== Saved data entries ==
::::
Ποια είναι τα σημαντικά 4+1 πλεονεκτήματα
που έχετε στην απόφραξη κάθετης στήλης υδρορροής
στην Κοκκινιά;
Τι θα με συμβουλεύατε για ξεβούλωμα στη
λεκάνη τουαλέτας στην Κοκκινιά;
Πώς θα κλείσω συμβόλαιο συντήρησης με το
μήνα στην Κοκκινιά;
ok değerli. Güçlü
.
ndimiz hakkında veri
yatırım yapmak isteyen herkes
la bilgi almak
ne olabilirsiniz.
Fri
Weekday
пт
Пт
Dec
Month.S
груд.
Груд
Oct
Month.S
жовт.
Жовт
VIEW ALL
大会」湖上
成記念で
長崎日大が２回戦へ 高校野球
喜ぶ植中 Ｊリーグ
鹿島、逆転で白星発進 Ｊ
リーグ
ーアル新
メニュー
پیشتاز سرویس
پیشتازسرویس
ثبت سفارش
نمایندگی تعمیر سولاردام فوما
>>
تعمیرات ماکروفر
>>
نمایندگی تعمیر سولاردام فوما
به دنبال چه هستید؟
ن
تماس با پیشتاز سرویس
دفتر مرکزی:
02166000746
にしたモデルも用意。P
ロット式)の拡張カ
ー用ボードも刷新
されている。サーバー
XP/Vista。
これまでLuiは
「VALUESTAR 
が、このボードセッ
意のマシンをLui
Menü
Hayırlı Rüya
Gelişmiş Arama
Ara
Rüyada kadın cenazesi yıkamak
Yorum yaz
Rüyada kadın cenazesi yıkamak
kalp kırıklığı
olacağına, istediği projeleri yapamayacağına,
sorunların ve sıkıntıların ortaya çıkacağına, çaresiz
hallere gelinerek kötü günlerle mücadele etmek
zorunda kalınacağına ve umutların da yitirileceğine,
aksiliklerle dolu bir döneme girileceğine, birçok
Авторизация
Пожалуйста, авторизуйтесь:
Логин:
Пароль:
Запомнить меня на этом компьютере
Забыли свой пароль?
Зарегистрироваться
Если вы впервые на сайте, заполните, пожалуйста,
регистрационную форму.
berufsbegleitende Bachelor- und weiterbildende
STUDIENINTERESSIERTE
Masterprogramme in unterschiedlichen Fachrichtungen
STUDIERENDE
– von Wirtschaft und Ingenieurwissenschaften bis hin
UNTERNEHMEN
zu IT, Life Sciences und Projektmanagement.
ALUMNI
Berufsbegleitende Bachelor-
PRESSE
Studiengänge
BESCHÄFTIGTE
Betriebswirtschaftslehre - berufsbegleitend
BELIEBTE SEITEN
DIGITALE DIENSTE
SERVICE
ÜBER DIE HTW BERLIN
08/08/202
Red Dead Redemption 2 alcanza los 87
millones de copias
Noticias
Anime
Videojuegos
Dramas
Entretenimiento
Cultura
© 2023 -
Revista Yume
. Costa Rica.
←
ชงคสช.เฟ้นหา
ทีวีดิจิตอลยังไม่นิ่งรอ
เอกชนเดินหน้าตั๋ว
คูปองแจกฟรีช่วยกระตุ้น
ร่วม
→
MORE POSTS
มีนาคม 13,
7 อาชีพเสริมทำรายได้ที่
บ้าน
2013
::::
== Problem ==
Reproduce the rows from the start up to and including the line with "olacağına, istediği projeleri", replacing each "Month.S" with "Month.Short" and keeping everything else the same.

== Solution for this exercise ==
Ποια είναι τα σημαντικά 4+1 πλεονεκτήματα
που έχετε στην απόφραξη κάθετης στήλης υδρορροής
στην Κοκκινιά;
Τι θα με συμβουλεύατε για ξεβούλωμα στη
λεκάνη τουαλέτας στην Κοκκινιά;
Πώς θα κλείσω συμβόλαιο συντήρησης με το
μήνα στην Κοκκινιά;
ok değerli. Güçlü
.
ndimiz hakkında veri
yatırım yapmak isteyen herkes
la bilgi almak
ne olabilirsiniz.
Fri
Weekday
пт
Пт
Dec
Month.Short
груд.
Груд
Oct
Month.Short
жовт.
Жовт
VIEW ALL
大会」湖上
成記念で
長崎日大が２回戦へ 高校野球
喜ぶ植中 Ｊリーグ
鹿島、逆転で白星発進 Ｊ
リーグ
ーアル新
メニュー
پیشتاز سرویس
پیشتازسرویس
ثبت سفارش
نمایندگی تعمیر سولاردام فوما
>>
تعمیرات ماکروفر
>>
نمایندگی تعمیر سولاردام فوما
به دنبال چه هستید؟
ن
تماس با پیشتاز سرویس
دفتر مرکزی:
02166000746
にしたモデルも用意。P
ロット式)の拡張カ
ー用ボードも刷新
されている。サーバー
XP/Vista。
これまでLuiは
「VALUESTAR 
が、このボードセッ
意のマシンをLui
Menü
Hayırlı Rüya
Gelişmiş Arama
Ara
Rüyada kadın cenazesi yıkamak
Yorum yaz
Rüyada kadın cenazesi yıkamak
kalp kırıklığı
olacağına, istediği projeleri yapamayacağına,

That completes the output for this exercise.